■ **WHAT TO PRODUCE**:
Please print the source text of every record below verbatim, keeping each line and character unchanged.

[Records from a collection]
□ □ □ □

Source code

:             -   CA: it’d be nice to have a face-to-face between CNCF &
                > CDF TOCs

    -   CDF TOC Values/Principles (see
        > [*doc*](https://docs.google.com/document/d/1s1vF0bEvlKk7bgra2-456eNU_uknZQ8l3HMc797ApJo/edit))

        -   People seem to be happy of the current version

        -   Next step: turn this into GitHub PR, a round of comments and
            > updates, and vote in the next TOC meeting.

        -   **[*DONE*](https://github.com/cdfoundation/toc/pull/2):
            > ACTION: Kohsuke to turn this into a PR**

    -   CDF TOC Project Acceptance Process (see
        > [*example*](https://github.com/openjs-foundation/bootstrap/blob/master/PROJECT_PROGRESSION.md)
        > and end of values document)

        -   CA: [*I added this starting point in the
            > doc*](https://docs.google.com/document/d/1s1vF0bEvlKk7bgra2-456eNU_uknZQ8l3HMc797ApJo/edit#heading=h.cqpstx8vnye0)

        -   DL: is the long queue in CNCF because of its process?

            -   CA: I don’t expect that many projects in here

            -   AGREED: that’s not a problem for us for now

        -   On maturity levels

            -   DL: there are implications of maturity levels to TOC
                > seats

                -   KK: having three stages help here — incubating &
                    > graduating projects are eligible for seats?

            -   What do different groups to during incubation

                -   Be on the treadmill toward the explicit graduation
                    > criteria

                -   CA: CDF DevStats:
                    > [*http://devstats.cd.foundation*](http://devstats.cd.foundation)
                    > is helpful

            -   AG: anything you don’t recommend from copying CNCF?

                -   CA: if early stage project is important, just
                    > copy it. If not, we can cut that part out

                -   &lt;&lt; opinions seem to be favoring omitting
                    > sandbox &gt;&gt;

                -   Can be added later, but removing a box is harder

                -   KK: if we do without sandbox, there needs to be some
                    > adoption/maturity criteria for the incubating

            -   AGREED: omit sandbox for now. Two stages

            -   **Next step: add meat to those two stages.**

□ □ □ □

■ **ANSWER SPACE**:
Source code

:             -   CA: it’d be nice to have a face-to-face between CNCF &
                > CDF TOCs

    -   CDF TOC Values/Principles (see
        > [*doc*](https://docs.google.com/document/d/1s1vF0bEvlKk7bgra2-456eNU_uknZQ8l3HMc797ApJo/edit))

        -   People seem to be happy of the current version

        -   Next step: turn this into GitHub PR, a round of comments and
            > updates, and vote in the next TOC meeting.

        -   **[*DONE*](https://github.com/cdfoundation/toc/pull/2):
            > ACTION: Kohsuke to turn this into a PR**

    -   CDF TOC Project Acceptance Process (see
        > [*example*](https://github.com/openjs-foundation/bootstrap/blob/master/PROJECT_PROGRESSION.md)
        > and end of values document)

        -   CA: [*I added this starting point in the
            > doc*](https://docs.google.com/document/d/1s1vF0bEvlKk7bgra2-456eNU_uknZQ8l3HMc797ApJo/edit#heading=h.cqpstx8vnye0)

        -   DL: is the long queue in CNCF because of its process?

            -   CA: I don’t expect that many projects in here

            -   AGREED: that’s not a problem for us for now

        -   On maturity levels

            -   DL: there are implications of maturity levels to TOC
                > seats

                -   KK: having three stages help here — incubating &
                    > graduating projects are eligible for seats?

            -   What do different groups to during incubation

                -   Be on the treadmill toward the explicit graduation
                    > criteria

                -   CA: CDF DevStats:
                    > [*http://devstats.cd.foundation*](http://devstats.cd.foundation)
                    > is helpful

            -   AG: anything you don’t recommend from copying CNCF?

                -   CA: if early stage project is important, just
                    > copy it. If not, we can cut that part out

                -   &lt;&lt; opinions seem to be favoring omitting
                    > sandbox &gt;&gt;

                -   Can be added later, but removing a box is harder

                -   KK: if we do without sandbox, there needs to be some
                    > adoption/maturity criteria for the incubating

            -   AGREED: omit sandbox for now. Two stages

            -   **Next step: add meat to those two stages.**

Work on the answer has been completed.